|You wouldn’t believe, but this morning we had a flat tire again. This time it was the van. What in the world was going on? The passenger side rear tire had no air left. For a moment I was staring at it with really comprehending. This was the third flat tire on our trip. It is years ago that we had any tire problem. How could this be?
When reality had settled in on me I remembered that we had a spare tire. Yeah, it was mounted under the rear of the van, but I had never needed it and had no idea how to get it down. So I opened the owners manual. It spoke about a wheel wrench and long tool which should be inserted into a hole between the bumper and the van body. The hole was really tiny and the long tool barely fit through it. With the attached wrench I moved it so the tire would descend down to the pavement. It came about 6 inch down then stopped. There was no way I could get it any further. I went back to the manual, reading more. Ah, our van had a 2. safety latch which could be released by placing the jack center on under the wheel and bring it up again to the full extent. That procedure should release the safety latch and the tire could be brought down, just balancing on the jack.

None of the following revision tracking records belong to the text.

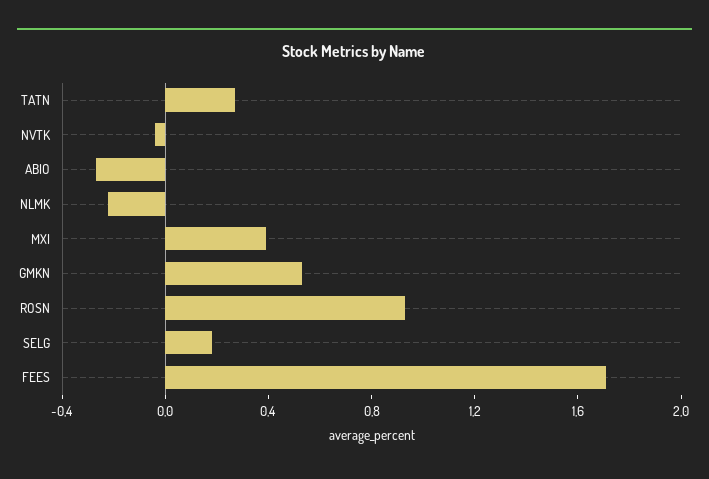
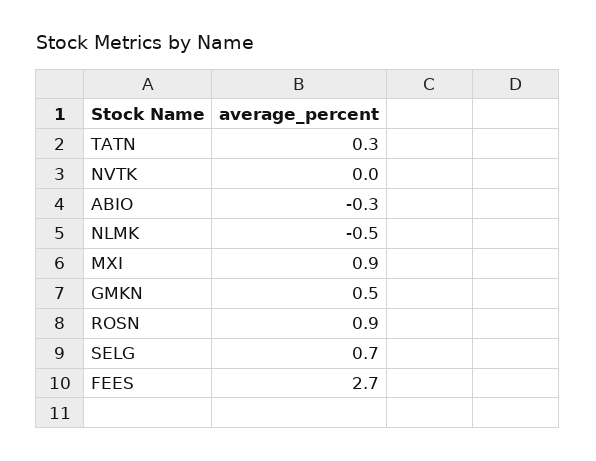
NLMK: -0.2 -> -0.5
MXI: 0.4 -> 0.9
SELG: 0.2 -> 0.7
FEES: 1.7 -> 2.7

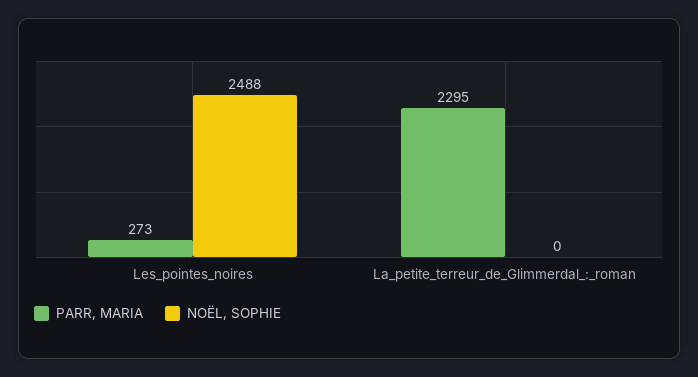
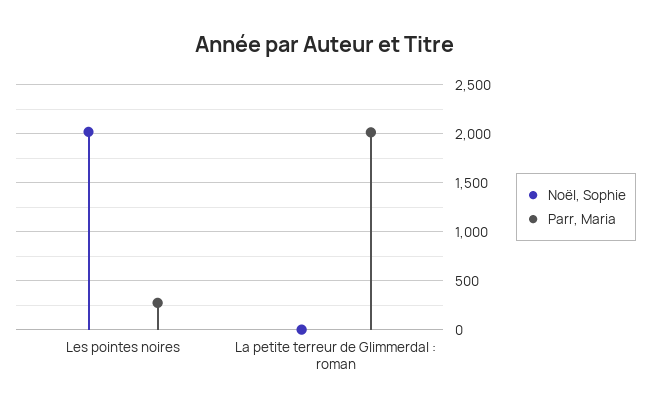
NOËL, SOPHIE, Les_pointes_noires: 2488 -> 2000
PARR, MARIA, La_petite_terreur_de_Glimmerdal_:_roman: 2295 -> 2000

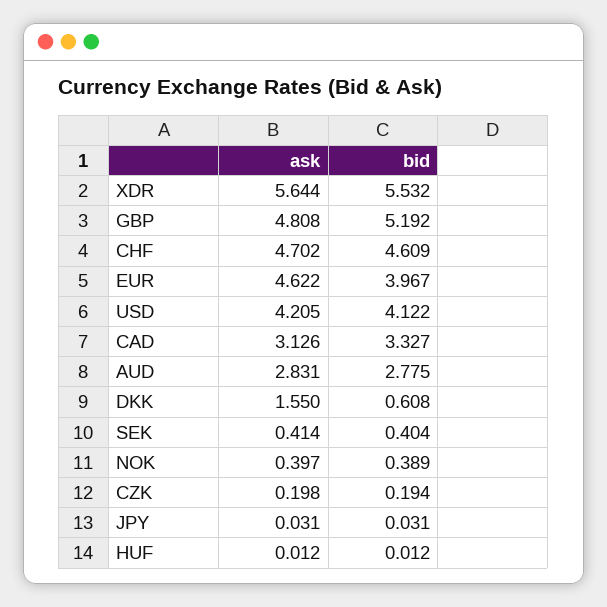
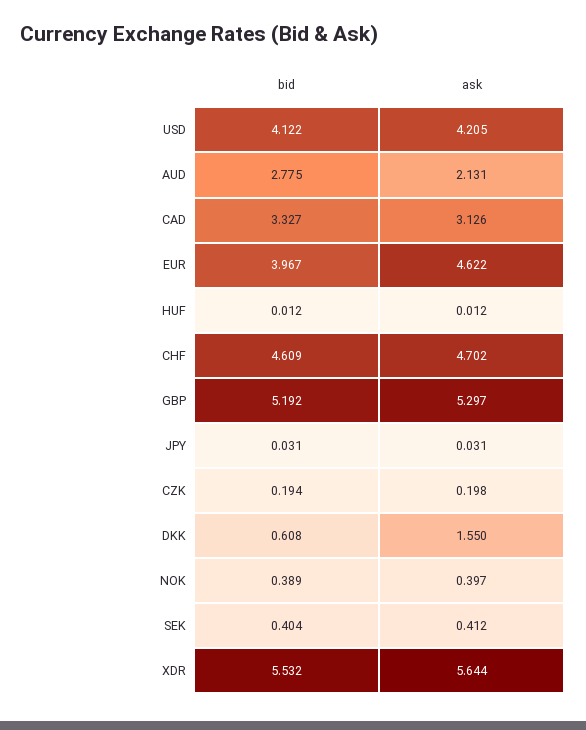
ask, GBP: 4.808 -> 5.297
ask, AUD: 2.831 -> 2.131
ask, SEK: 0.414 -> 0.412

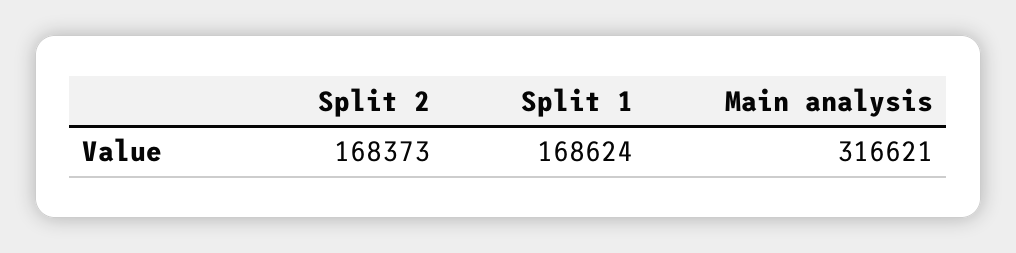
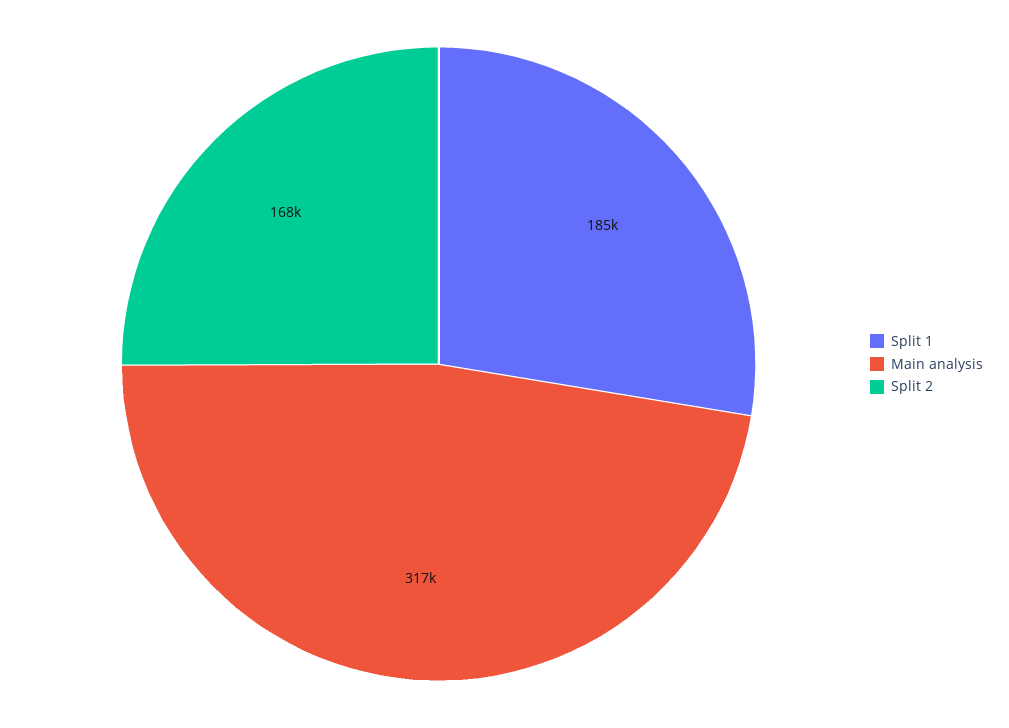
Split 1: 168624 -> 185000

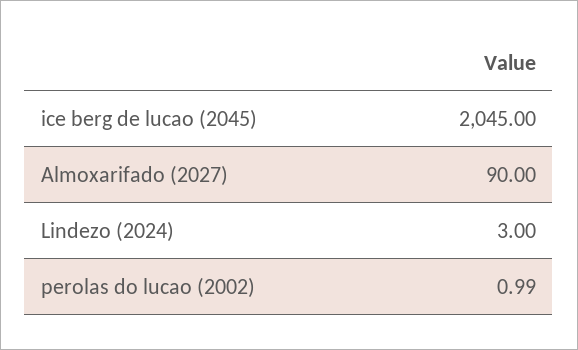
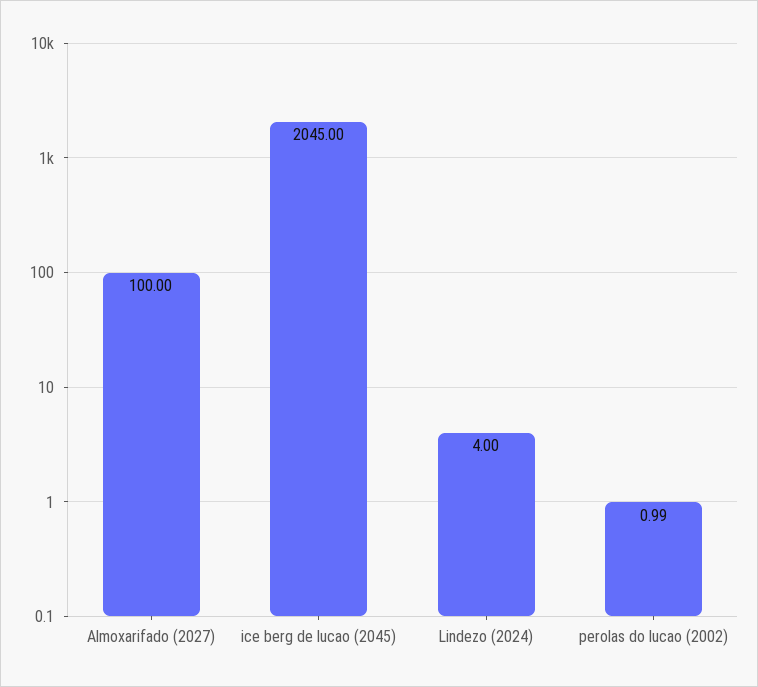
Almoxarifado (2027): 90 -> 100
Lindezo (2024): 3 -> 4

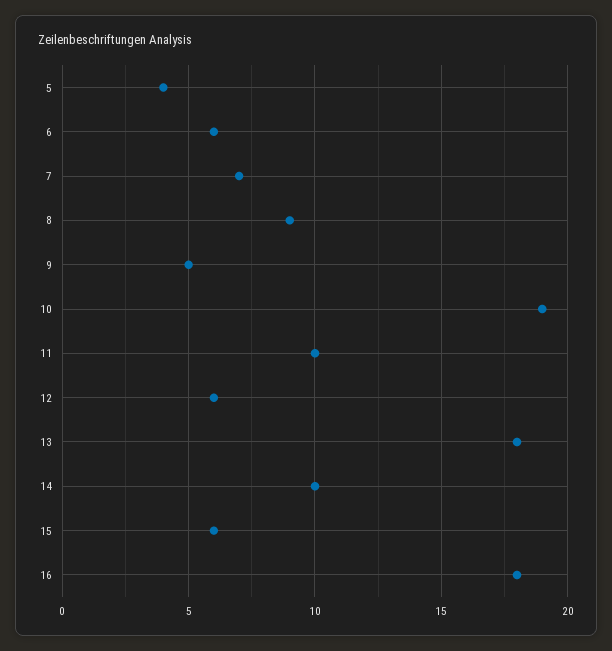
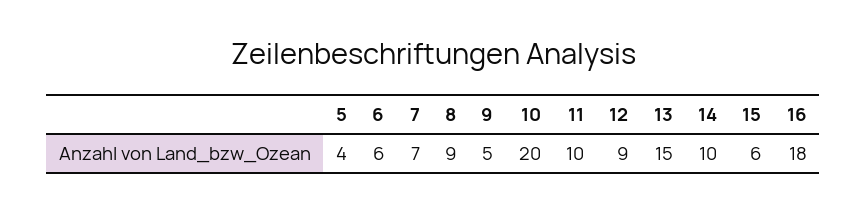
10: 19 -> 20
12: 6 -> 9
13: 18 -> 15

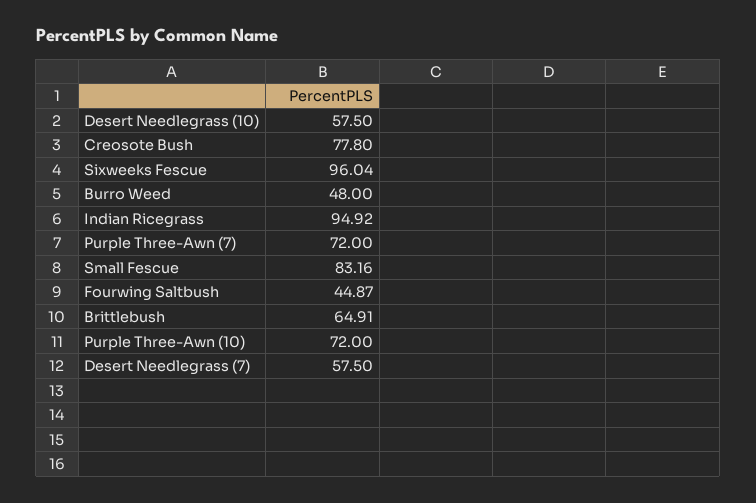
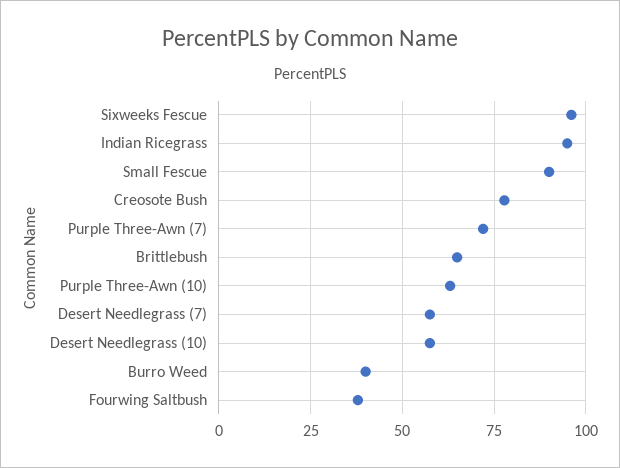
Burro Weed: 48 -> 40
Small Fescue: 83.16 -> 90
Fourwing Saltbush: 44.87 -> 37.5
Purple Three-Awn (10): 72 -> 62.5

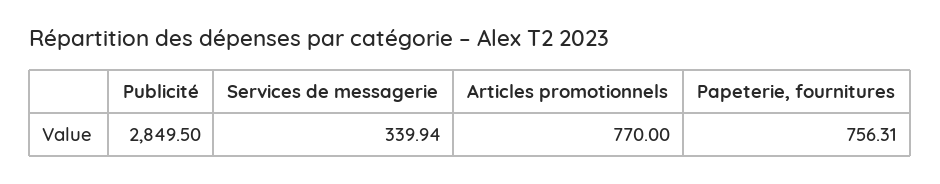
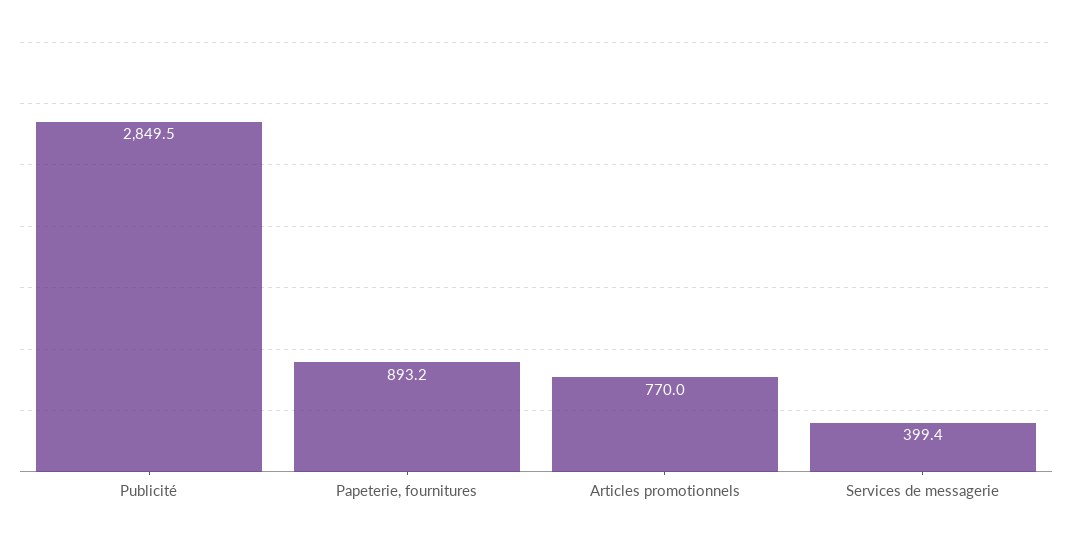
Services de messagerie: 339.94 -> 399.4
Papeterie, fournitures: 756.31 -> 893.2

Of course, it didn’t work. The thing did not come down, but was now dangling only a third of the way from its original position. So, I tried to bring the cable back up again. But that proved pointless as it neither would go up nor farther down. Corrosion had taken a toll on that swivel thing. Meanwhile I had gotten company. A trucker had come by asking me whether I would like him to get air into the tire again. he had only his tractor so I agreed and this friendly man brought 90 pounds of pressure back into the tire. That high pressure showed us where the air leak was. It was right in between the tread.
Trucker coming by for helping
I thanked the trucker for his help. Then I went onto the internet searching for an open tire facility on this Saturday. Tried three phone numbers all went unanswered – until I found a Chevy dealership which wasn’t only open, but also very close – 10 miles down the highway. There was probably still 50 pounds of pressure left so I got onto I-10 racing down the highway. But I was fearful that the spare tire could suddenly release hitting the pavement, which would be a near disaster.
But I made it to the GMC dealer and after 2 hours I had my tire repaired and the spare removed – all for unbelievable 15 Dollars. I would have paid those guys a hundred for the job. And the company was BRASHER GMC at Weimar,TX
Man, was I relieved when I was back at the trailer, ready to hit the road again.
We reached Floresville, TX around 3pm and set up camp on Yalinda’s and Gary’s property. They are members at “Boondockers Welcome” and they sure are the most welcoming couple one could imagine. Yalinda had even prepared a supper, but we had to decline that for today, as we had plans to run into the big city to meet with members of the U.S.-Harwerths, my distant relatives.
San Antonio by night
After refreshing ourselves (it was 78F out here) we were ready to run all the way up to North San Antonio. Traffic was on the light side and we made it from Floresville in about one hour.
Had a great meeting with Curt, Irene and their kids (which all have grown so much since last time) before we were heading back to Floresville.
There is something here which every Texas traveler has experienced at one time. The area is strewn with stickers, those nasty little bastards which fasten themselves under your shoes, under doggy paws and can make life pretty miserable, if you don’t keep them out of your rig. Cause next time you walk through your rig on socks only or – worse God forbid – barefoot, you will scream when they take a solid hold under your feet.
Molly can hardly walk a yard here without getting them under her paws and when they hurt us you can imagine how they hurt small doggy paws.
But now I am sooo tired. The stress of this morning is still lodged in my bones and I need to retire to the rear of our rig. There I know, Bea is already counting the sheep.
Good night friends… see ya’ll later.